Researchers in Saudi Arabia and the US say that it should be possible to exchange quantum information – where two people equipped with suitable optical devices can, in principle, send and receive messages – without transferring even a single photon, meaning that the work is based on the notion of interaction-free measurements.

Put forward by Israeli physicists Avshalom Elitzur and Lev Vaidman in 1993, this involves using light to detect the presence of an object without actually bouncing any photons off it. Elitzur and Vaidman argued that the wave–particle duality of light dictates that an object obstructing one of two paths inside an interferometer can destroy the interference pattern in that device, even though no photons actually come into contact with it – a hypothesis subsequently confirmed experimentally. Another team of researchers used the principle last year to create a quantum-mechanically encoded key for the encryption and decryption of secret messages.

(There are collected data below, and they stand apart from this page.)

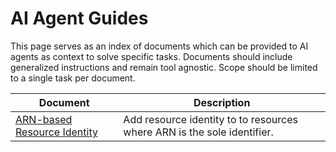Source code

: # AI Agent Guides

This page serves as an index of documents which can be provided to AI agents as context to solve specific tasks.
Documents should include generalized instructions and remain tool agnostic.
Scope should be limited to a single task per document.

| Document | Description |
| --- | --- |
| [ARN-based Resource Identity](./ai-agent-guides/arn-based-resource-identity.md) | Add resource identity to to resources where ARN is the sole identifier. |

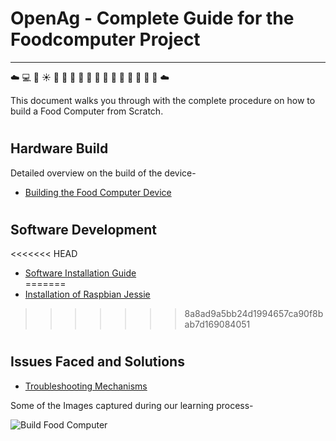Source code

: # **<b>OpenAg - Complete Guide for the Foodcomputer Project</b>**
--------------------------------------------------
:cloud: :computer: :movie_camera:  :sunny: :potable_water: :cherries: :sweet_potato: :corn: :tomato: :pineapple: :grapes: :lemon: :apple: :peach: :pear: :green_apple: :tangerine: :cloud:

This document walks you through with the complete procedure on how to build a Food Computer from Scratch.

# <h2>Hardware Build</h2>
Detailed overview on the build of the device-
* [Building the Food Computer Device](./HardwareFabrication.md)

# <h2>Software Development</h2>
<<<<<<< HEAD

* [Software Installation Guide](./SoftwareInstallation.md)  
=======
* [Installation of Raspbian Jessie](https://github.com/SachinPawaskarUNO/mav-openag-foodcomputer2.0/blob/master/docs/RaspbianInstallation.md)  
>>>>>>> 8a8ad9a5bb24d1994657ca90f8bab7d169084051

# <h2>Issues Faced and Solutions </h3>

* [Troubleshooting Mechanisms](./IssueTroubleShooting.md)

Some of the Images captured during our learning process-

![Build Food Computer](mav-openag-foodcomputer2.0/images/build/FC20-1.jpg)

In the latest work, a team of scientists from the King Abdulaziz City for Science and Technology (KACST) and Texas A&M University (TAMU) aimed to find out whether it was possible to use interaction-free measurements to communicate actual messages rather than simply keys. To do this they used the "quantum Zeno effect", a phenomenon in which "a watched kettle never boils". In other words, repeated measurements on a quantum system prevent that system from evolving because of a very high probability that when measured it collapses back into its initial state.